L’open data renforce-t-il le risque de désintermédiation ?

Mercredi dernier, j’ai emmené mon fils au cinéma. Pour préparer notre sortie j’ai recherché les horaires de cinéma. Google m’a proposé – avant les résultats des sites web correspondant à ma requête – la liste des films projetés actuellement dans ma ville, et un simple clic m’a permis de voir les prochaines séances. 

Les horaires des films à Rennes (Google Movies)

Les horaires des films à Rennes (Google)

A aucun moment je n’ai quitté la page du moteur de recherche, j’ai obtenu l’information recherchée sans consulter ni le site du cinéma, ni les multiples intermédiaires tels qu’Allociné ou Cinéfil.com.

En tant qu’utilisateur, j’ai trouvé le service plutôt pratique (et en tant que père j’ai passé un bon moment avec mon fils). Mais pour nombre d’acteurs que je rencontre (des entreprises, mais aussi des acteurs publics) cela représente plutôt un bien mauvais signal.

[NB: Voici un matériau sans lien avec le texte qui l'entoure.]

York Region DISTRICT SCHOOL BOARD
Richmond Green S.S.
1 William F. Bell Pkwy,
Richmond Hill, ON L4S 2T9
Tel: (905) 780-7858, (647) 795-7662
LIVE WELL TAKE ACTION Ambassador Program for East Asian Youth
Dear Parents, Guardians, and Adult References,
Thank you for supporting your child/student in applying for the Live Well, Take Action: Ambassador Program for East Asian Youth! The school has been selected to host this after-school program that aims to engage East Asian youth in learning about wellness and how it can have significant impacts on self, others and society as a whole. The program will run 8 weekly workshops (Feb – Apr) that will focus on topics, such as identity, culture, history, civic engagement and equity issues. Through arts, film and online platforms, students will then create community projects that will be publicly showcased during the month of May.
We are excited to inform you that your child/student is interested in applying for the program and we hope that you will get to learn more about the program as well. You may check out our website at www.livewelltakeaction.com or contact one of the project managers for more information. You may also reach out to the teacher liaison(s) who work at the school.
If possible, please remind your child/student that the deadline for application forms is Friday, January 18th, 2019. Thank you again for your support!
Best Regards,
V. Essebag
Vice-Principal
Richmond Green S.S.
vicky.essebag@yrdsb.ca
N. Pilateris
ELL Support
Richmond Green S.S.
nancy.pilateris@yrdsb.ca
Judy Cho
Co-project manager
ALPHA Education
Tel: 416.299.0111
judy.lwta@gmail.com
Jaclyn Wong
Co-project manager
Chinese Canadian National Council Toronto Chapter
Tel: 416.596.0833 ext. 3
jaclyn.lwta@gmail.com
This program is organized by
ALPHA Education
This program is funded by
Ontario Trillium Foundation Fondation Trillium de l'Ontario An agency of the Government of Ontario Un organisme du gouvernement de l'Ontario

Cela s’appelle de la désintermédiation, ou plutôt une nouvelle intermédiation par un nouvel acteur. Le risque de désintermédiation est donc une réalité et ne se réduit pas à la discussion sur la position de Google et autres dans l’économie numérique. L’open data est-il un facteur d’accélération de cette désintermédiation ? Après tout, ouvrir des données data facilite l’émergence de services tiers, c’est même souvent l’un des objectifs recherchés.

Dit autrement : est-on en train de faire entrer le loup dans la bergerie ? (Même si en l’occurence on est toujours l’agneau de quelqu’un d’autre, tout dépend du contexte…).

1 – Le risque de désintermédiation cela concerne tout le monde (faites-vous dépister !)

Imaginons quelques scénarii pour illustrer les différentes formes du risque.

Ce matin je veux aller à la piscine, je consulte donc les horaires via l’application mobile développée dans la cadre d’un concours open data. L’après-midi je veux acheter un billet de train et mon moteur de recherche favori me propose, en plus des horaires et de l’information sur la ponctualité de mon train (des données aujourd’hui ouvertes…), un achat direct en ligne. A un autre moment de la journée je consulte mes comptes bancaires via un service tiers développé lui aussi à partir de données mises à disposition (pas en open data certes, mais plutôt en mode API semi-ouverte,… ).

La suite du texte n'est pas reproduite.